TRY IT:
Write the next part of the online discussion about payphones below, picking up right after its last comment.

TEXT UNDER STUDY:
My understanding is that there is some really questionable pricing/gouging for phone calls from prisons.
I'm really wondering if calls from prisons are included as part of their numbers here.
If you kidnap someone are arranging an exchange for a briefcase of cash, a payphone is a necessity. I've seen several documentaries about this.
$300 per phone per year is a horrible rate considering the amount of capital involved. That doesn't even account for all expenses. Compare that to vending machines. I wouldn't be surprised to see the profit from all vending machines over the US or Canada to be well over a billion dollars per year.
equals $25 per month.. which is far less than what telephone companies charges for the phone line to hook up a privately-owned pay phone. *that's* why pay phones have been pulled from most of the u.s.
Most coin mechanisms can be calibrated for either USA quarters or Canadian quarters. Bad ones will sometimes jam if you use the wrong type.
#DeleteFacebook
What are the numbers for pagers/beepers like?
It's so cute that Canada still has payphones. I'm also imagining Canadian switchboard operators with permed hair.
You are welcome on my lawn.
How else are you supposed to get out of The Matrix?
At $300 revenue per pay phone per year, do the owners of the pay phone make any money? Ultimately its the profitability of the pay phone service that will determine if the pay phone stays in use or not.
I've always said English was my second language. Had Romeo and Juliet been written in C, I might have understood it.
also get collect call fees and calling card fees from the phone with out having to collect coins from the phones.
they take loonies!
Wasn't there talk of replacing payphones with payphone/WiFi hotspot hybrid units? Whatever came of that?
Southeastern US here, and people are saying payphones are almost extinct.
It's not true though. Why, just the other day I heard a great whooping commotion in the back 40 late one night. Looked outside and there's a blue phone box. Wasn't there yesterday, so I suppose the phone company installed it. Strangely, as I looked, a good half dozen people came piling out of the thing. I have no idea how they all fit in there, unless they were maybe practicing for a world record or something. They all rushed off somewhere seeming to be in a huge hurry.
Well, last night again there were a lot of odd whooping sounds and the phone box is gone now. I suppose the phone company must have installed it in the wrong location by accident and gone to move it wherever it should have been to begin with. Go figure. Not the most competent of folks.

EXERCISE DATA:

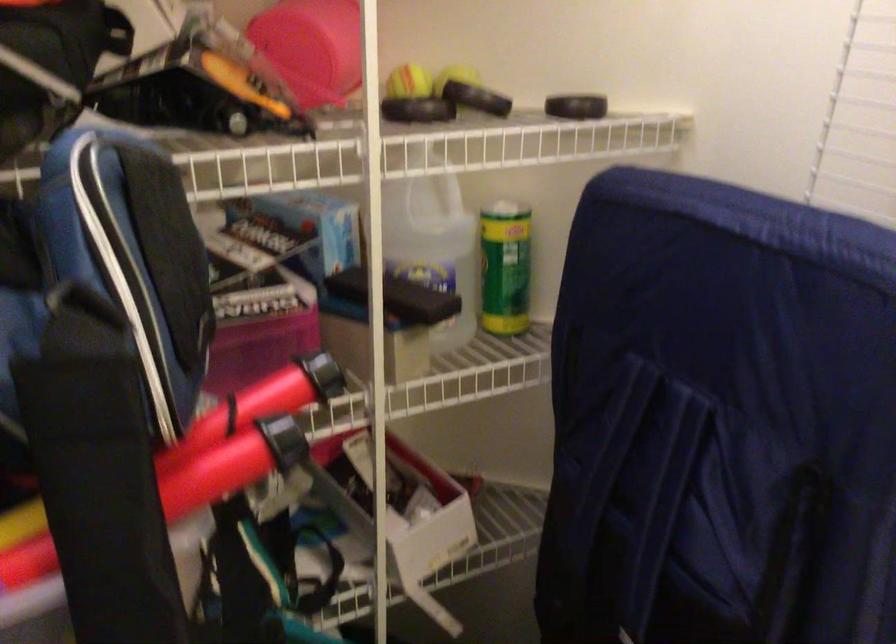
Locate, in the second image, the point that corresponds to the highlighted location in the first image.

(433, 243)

EXERCISE RESULT:
Point is: public phones are still around.
Payphones must stay because insurance rates go up if there are fewer places for superheros to dress in high crime areas.
Nullius in verba
also: pagers
I do not believe in karma. "Funny"=-6. Do good and forbid evil. Yours, Oft-Offtopic Flamebaiting Troll.
Have gnu, will travel.
How's the Machine supposed to make emergency contact with Finch and Reese without payphones on the street?
Constitutionally Correct
Canadian here.
I spent 3 weeks in a Canadian hospital getting quadruple heart bypass surgery.
My out-of-pocket cost was $750, all for 30 long distance calls home that I made using a credit card.
That's an average of $25 per call, and no one had to collect coins.
The rates and prices were not disclosed. I only found out when I got home and received the bill.
Pay phones in hospitals in Canada are not regulated and Bell Canada sub-contracts the billing to a third party operating in another province, that in turn is a subsidiary of a company based in the USA.
Try taking that one to court.
I don't want a cell phone but I still want to make the odd call
Twinstiq, game news
True. It also used to be true that landlines supplied their own power, meaning that you could make emergency phone calls in a power outage. Now when there's a power outage, the mobile access points go down too, and the POTS phone you keep for emergencies needs to be plugged in to work.
$300 a year is less than a dollar a day which is less than two local calls a day as it's $0.50 for a local call on a payphone in Canada.
Don't forget that it's an average of $300 a year. Some phones are going to be used a lot more while some are hardly used (most likely installed because they have to be and only used when nobody has a cell phone).